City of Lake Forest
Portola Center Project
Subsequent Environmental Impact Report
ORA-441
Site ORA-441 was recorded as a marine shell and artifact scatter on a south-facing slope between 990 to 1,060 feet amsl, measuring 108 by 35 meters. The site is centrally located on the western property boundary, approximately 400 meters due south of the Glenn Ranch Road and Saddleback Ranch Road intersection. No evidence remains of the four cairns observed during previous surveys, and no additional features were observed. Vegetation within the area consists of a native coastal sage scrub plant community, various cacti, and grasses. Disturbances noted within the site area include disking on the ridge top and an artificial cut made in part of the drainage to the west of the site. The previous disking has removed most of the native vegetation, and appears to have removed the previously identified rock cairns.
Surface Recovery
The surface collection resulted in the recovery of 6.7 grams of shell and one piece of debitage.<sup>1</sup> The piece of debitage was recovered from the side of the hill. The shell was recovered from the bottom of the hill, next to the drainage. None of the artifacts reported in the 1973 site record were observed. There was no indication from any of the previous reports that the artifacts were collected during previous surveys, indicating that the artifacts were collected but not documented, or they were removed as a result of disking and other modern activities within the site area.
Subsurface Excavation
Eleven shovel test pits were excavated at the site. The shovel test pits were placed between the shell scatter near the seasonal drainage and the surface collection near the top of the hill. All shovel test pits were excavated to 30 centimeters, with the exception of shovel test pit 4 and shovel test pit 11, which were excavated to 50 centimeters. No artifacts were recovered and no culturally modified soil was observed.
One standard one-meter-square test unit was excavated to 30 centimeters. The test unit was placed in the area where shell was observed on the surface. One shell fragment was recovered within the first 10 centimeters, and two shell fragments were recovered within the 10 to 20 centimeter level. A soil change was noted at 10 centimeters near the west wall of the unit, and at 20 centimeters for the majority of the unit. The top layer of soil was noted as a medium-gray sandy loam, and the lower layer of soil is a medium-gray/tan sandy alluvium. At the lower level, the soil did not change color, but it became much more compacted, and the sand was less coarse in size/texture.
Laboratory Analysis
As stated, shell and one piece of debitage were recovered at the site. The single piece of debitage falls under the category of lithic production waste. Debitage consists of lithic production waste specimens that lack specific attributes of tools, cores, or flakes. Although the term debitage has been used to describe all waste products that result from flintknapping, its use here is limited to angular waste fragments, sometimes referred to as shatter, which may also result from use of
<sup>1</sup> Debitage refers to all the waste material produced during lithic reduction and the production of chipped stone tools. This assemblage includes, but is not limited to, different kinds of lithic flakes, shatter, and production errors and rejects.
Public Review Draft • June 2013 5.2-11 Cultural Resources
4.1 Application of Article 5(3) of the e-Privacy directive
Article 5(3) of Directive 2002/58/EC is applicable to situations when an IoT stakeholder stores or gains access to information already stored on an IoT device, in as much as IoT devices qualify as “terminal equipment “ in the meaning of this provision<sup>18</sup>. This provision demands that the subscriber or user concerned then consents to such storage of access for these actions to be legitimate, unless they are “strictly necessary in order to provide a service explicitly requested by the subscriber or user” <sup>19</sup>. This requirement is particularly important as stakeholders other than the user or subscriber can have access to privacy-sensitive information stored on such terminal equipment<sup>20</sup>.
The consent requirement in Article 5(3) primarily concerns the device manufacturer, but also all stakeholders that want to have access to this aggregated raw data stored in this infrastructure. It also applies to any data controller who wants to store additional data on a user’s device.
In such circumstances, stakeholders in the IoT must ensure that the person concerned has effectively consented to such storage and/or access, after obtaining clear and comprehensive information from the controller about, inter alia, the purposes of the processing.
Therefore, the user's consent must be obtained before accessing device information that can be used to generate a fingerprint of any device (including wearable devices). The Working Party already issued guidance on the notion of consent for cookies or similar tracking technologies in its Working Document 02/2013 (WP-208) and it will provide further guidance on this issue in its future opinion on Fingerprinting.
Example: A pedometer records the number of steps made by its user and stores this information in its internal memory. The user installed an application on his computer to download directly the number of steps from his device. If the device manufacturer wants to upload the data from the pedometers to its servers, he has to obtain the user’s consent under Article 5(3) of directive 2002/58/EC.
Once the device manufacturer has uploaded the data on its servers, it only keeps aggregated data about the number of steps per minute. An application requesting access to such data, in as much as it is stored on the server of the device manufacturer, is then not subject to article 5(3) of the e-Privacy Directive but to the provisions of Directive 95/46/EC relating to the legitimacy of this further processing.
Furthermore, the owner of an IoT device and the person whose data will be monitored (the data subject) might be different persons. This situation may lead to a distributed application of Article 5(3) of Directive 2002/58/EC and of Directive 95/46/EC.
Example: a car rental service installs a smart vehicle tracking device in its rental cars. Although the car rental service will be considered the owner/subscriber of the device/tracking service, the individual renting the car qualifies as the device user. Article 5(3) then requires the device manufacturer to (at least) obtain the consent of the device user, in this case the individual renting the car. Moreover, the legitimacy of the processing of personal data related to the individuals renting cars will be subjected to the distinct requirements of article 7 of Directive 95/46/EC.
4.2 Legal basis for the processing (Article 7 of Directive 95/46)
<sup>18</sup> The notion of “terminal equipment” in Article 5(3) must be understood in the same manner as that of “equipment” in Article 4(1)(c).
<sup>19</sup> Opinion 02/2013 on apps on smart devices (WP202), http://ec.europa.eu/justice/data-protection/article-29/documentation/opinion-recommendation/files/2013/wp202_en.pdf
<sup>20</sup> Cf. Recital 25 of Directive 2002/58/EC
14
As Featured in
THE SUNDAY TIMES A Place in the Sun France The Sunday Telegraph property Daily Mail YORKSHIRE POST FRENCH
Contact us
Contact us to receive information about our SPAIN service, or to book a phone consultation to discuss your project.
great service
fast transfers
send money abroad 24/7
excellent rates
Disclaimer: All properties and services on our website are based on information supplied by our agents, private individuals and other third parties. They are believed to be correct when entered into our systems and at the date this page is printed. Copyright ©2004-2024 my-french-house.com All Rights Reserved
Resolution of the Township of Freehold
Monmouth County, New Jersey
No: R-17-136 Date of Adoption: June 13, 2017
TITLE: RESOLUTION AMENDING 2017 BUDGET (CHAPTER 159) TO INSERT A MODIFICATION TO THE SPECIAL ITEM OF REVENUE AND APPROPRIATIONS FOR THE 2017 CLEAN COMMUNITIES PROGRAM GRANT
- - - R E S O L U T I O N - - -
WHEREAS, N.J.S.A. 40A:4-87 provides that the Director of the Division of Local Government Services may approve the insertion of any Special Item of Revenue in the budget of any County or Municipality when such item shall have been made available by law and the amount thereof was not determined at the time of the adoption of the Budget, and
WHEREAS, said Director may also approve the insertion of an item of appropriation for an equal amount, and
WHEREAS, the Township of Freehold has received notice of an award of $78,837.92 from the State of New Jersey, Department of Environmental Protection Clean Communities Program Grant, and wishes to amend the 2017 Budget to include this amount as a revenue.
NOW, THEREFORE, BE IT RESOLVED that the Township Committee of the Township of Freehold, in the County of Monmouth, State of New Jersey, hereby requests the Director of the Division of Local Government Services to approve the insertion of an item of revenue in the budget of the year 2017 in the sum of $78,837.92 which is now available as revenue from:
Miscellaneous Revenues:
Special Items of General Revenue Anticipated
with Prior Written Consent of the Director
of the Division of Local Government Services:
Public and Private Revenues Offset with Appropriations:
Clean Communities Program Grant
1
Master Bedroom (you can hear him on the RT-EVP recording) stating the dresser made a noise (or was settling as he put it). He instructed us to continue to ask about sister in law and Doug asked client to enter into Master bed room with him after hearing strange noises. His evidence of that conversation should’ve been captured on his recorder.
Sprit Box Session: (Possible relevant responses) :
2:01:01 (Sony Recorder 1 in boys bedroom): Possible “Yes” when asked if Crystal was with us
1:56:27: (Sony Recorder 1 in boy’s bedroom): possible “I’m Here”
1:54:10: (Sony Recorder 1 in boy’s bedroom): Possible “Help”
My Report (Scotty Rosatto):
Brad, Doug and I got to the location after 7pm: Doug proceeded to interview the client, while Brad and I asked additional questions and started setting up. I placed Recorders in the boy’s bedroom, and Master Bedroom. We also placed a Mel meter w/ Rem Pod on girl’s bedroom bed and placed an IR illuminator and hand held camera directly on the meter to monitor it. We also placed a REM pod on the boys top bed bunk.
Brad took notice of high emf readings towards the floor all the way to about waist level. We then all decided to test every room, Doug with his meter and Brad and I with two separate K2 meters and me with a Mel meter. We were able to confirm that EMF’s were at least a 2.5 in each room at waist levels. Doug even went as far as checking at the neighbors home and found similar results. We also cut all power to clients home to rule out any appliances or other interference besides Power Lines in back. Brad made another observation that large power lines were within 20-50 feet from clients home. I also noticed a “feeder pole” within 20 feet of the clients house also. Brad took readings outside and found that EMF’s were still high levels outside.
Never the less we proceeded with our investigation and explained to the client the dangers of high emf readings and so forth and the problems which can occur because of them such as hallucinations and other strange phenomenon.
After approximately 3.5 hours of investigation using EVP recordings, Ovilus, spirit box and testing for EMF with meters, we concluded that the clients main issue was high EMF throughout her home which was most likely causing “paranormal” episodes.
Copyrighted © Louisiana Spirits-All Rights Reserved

========================================

▶ GOAL OF THE EXERCISE
Please make an exact copy of the lines above from the line with "great service" through the line with "- - - R E S O L", both ends included.

▶ REPLY TO THE EXERCISE
great service
fast transfers
send money abroad 24/7
excellent rates
Disclaimer: All properties and services on our website are based on information supplied by our agents, private individuals and other third parties. They are believed to be correct when entered into our systems and at the date this page is printed. Copyright ©2004-2024 my-french-house.com All Rights Reserved
Resolution of the Township of Freehold
Monmouth County, New Jersey
No: R-17-136 Date of Adoption: June 13, 2017
TITLE: RESOLUTION AMENDING 2017 BUDGET (CHAPTER 159) TO INSERT A MODIFICATION TO THE SPECIAL ITEM OF REVENUE AND APPROPRIATIONS FOR THE 2017 CLEAN COMMUNITIES PROGRAM GRANT
- - - R E S O L U T I O N - - -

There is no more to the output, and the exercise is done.